Segment Start: AVAILABLE DATA
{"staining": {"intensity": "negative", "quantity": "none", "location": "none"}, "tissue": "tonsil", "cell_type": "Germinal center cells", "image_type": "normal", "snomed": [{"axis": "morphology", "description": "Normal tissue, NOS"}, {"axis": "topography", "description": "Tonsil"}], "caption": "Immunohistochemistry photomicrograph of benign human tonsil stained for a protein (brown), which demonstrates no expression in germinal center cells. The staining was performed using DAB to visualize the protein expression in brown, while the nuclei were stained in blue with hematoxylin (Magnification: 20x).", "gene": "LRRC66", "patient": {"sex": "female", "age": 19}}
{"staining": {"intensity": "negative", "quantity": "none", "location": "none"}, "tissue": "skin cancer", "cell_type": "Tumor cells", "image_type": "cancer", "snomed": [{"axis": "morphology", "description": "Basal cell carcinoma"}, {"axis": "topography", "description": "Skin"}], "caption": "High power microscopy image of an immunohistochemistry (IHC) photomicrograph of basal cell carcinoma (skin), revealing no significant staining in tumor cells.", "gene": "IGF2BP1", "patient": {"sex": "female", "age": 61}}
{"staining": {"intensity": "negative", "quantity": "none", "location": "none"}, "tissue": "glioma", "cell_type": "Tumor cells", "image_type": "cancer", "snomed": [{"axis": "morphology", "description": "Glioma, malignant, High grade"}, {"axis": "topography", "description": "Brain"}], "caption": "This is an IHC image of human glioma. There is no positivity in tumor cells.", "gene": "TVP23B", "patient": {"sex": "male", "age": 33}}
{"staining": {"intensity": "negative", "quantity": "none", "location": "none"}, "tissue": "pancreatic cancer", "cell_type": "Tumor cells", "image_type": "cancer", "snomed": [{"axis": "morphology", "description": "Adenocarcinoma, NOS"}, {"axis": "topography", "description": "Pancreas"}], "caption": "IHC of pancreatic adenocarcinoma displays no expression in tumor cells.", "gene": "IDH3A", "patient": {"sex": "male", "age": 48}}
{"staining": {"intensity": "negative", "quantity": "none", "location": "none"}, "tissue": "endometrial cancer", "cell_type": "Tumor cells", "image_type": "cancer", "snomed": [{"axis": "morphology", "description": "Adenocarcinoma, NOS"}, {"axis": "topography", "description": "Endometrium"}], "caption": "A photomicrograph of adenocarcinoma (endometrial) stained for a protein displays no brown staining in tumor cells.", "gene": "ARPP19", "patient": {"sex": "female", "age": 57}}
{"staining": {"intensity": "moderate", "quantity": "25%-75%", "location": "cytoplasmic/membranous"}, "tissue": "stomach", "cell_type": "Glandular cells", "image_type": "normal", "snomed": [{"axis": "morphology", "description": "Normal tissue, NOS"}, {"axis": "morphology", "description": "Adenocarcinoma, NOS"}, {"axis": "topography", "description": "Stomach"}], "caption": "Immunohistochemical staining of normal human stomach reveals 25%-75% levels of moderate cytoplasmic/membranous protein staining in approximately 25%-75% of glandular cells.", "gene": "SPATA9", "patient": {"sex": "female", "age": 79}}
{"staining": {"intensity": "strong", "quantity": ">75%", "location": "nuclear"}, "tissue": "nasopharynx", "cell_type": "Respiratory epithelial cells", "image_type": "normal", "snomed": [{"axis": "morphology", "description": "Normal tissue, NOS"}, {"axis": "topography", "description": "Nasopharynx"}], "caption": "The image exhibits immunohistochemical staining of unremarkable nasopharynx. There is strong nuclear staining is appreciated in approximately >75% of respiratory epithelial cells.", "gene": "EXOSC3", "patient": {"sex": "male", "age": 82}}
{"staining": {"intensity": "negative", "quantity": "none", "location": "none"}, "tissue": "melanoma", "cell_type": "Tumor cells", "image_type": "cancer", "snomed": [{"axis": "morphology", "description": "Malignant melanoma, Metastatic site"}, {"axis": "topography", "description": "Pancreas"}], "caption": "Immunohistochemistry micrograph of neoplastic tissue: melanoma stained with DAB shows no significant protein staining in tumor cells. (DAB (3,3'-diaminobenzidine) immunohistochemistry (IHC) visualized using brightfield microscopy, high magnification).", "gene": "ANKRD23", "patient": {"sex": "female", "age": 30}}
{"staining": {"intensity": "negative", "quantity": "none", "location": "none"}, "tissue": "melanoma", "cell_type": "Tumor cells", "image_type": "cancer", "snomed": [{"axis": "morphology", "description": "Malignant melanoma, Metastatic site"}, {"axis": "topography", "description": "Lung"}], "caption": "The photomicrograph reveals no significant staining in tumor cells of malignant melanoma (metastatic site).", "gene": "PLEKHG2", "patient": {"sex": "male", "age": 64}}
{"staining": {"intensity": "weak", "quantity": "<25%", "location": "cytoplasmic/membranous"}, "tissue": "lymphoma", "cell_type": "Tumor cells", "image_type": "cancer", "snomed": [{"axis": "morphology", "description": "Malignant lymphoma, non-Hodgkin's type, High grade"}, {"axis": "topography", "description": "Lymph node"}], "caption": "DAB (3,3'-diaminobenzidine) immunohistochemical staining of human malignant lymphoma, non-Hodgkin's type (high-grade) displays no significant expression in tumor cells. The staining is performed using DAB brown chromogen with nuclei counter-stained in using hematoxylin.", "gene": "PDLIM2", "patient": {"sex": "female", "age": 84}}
Segment End: AVAILABLE DATA
**EXERCISE**
All lines of the data are to be repeated exactly as they stand.

**EXERCISE RESULT**
{"staining": {"intensity": "negative", "quantity": "none", "location": "none"}, "tissue": "tonsil", "cell_type": "Germinal center cells", "image_type": "normal", "snomed": [{"axis": "morphology", "description": "Normal tissue, NOS"}, {"axis": "topography", "description": "Tonsil"}], "caption": "Immunohistochemistry photomicrograph of benign human tonsil stained for a protein (brown), which demonstrates no expression in germinal center cells. The staining was performed using DAB to visualize the protein expression in brown, while the nuclei were stained in blue with hematoxylin (Magnification: 20x).", "gene": "LRRC66", "patient": {"sex": "female", "age": 19}}
{"staining": {"intensity": "negative", "quantity": "none", "location": "none"}, "tissue": "skin cancer", "cell_type": "Tumor cells", "image_type": "cancer", "snomed": [{"axis": "morphology", "description": "Basal cell carcinoma"}, {"axis": "topography", "description": "Skin"}], "caption": "High power microscopy image of an immunohistochemistry (IHC) photomicrograph of basal cell carcinoma (skin), revealing no significant staining in tumor cells.", "gene": "IGF2BP1", "patient": {"sex": "female", "age": 61}}
{"staining": {"intensity": "negative", "quantity": "none", "location": "none"}, "tissue": "glioma", "cell_type": "Tumor cells", "image_type": "cancer", "snomed": [{"axis": "morphology", "description": "Glioma, malignant, High grade"}, {"axis": "topography", "description": "Brain"}], "caption": "This is an IHC image of human glioma. There is no positivity in tumor cells.", "gene": "TVP23B", "patient": {"sex": "male", "age": 33}}
{"staining": {"intensity": "negative", "quantity": "none", "location": "none"}, "tissue": "pancreatic cancer", "cell_type": "Tumor cells", "image_type": "cancer", "snomed": [{"axis": "morphology", "description": "Adenocarcinoma, NOS"}, {"axis": "topography", "description": "Pancreas"}], "caption": "IHC of pancreatic adenocarcinoma displays no expression in tumor cells.", "gene": "IDH3A", "patient": {"sex": "male", "age": 48}}
{"staining": {"intensity": "negative", "quantity": "none", "location": "none"}, "tissue": "endometrial cancer", "cell_type": "Tumor cells", "image_type": "cancer", "snomed": [{"axis": "morphology", "description": "Adenocarcinoma, NOS"}, {"axis": "topography", "description": "Endometrium"}], "caption": "A photomicrograph of adenocarcinoma (endometrial) stained for a protein displays no brown staining in tumor cells.", "gene": "ARPP19", "patient": {"sex": "female", "age": 57}}
{"staining": {"intensity": "moderate", "quantity": "25%-75%", "location": "cytoplasmic/membranous"}, "tissue": "stomach", "cell_type": "Glandular cells", "image_type": "normal", "snomed": [{"axis": "morphology", "description": "Normal tissue, NOS"}, {"axis": "morphology", "description": "Adenocarcinoma, NOS"}, {"axis": "topography", "description": "Stomach"}], "caption": "Immunohistochemical staining of normal human stomach reveals 25%-75% levels of moderate cytoplasmic/membranous protein staining in approximately 25%-75% of glandular cells.", "gene": "SPATA9", "patient": {"sex": "female", "age": 79}}
{"staining": {"intensity": "strong", "quantity": ">75%", "location": "nuclear"}, "tissue": "nasopharynx", "cell_type": "Respiratory epithelial cells", "image_type": "normal", "snomed": [{"axis": "morphology", "description": "Normal tissue, NOS"}, {"axis": "topography", "description": "Nasopharynx"}], "caption": "The image exhibits immunohistochemical staining of unremarkable nasopharynx. There is strong nuclear staining is appreciated in approximately >75% of respiratory epithelial cells.", "gene": "EXOSC3", "patient": {"sex": "male", "age": 82}}
{"staining": {"intensity": "negative", "quantity": "none", "location": "none"}, "tissue": "melanoma", "cell_type": "Tumor cells", "image_type": "cancer", "snomed": [{"axis": "morphology", "description": "Malignant melanoma, Metastatic site"}, {"axis": "topography", "description": "Pancreas"}], "caption": "Immunohistochemistry micrograph of neoplastic tissue: melanoma stained with DAB shows no significant protein staining in tumor cells. (DAB (3,3'-diaminobenzidine) immunohistochemistry (IHC) visualized using brightfield microscopy, high magnification).", "gene": "ANKRD23", "patient": {"sex": "female", "age": 30}}
{"staining": {"intensity": "negative", "quantity": "none", "location": "none"}, "tissue": "melanoma", "cell_type": "Tumor cells", "image_type": "cancer", "snomed": [{"axis": "morphology", "description": "Malignant melanoma, Metastatic site"}, {"axis": "topography", "description": "Lung"}], "caption": "The photomicrograph reveals no significant staining in tumor cells of malignant melanoma (metastatic site).", "gene": "PLEKHG2", "patient": {"sex": "male", "age": 64}}
{"staining": {"intensity": "weak", "quantity": "<25%", "location": "cytoplasmic/membranous"}, "tissue": "lymphoma", "cell_type": "Tumor cells", "image_type": "cancer", "snomed": [{"axis": "morphology", "description": "Malignant lymphoma, non-Hodgkin's type, High grade"}, {"axis": "topography", "description": "Lymph node"}], "caption": "DAB (3,3'-diaminobenzidine) immunohistochemical staining of human malignant lymphoma, non-Hodgkin's type (high-grade) displays no significant expression in tumor cells. The staining is performed using DAB brown chromogen with nuclei counter-stained in using hematoxylin.", "gene": "PDLIM2", "patient": {"sex": "female", "age": 84}}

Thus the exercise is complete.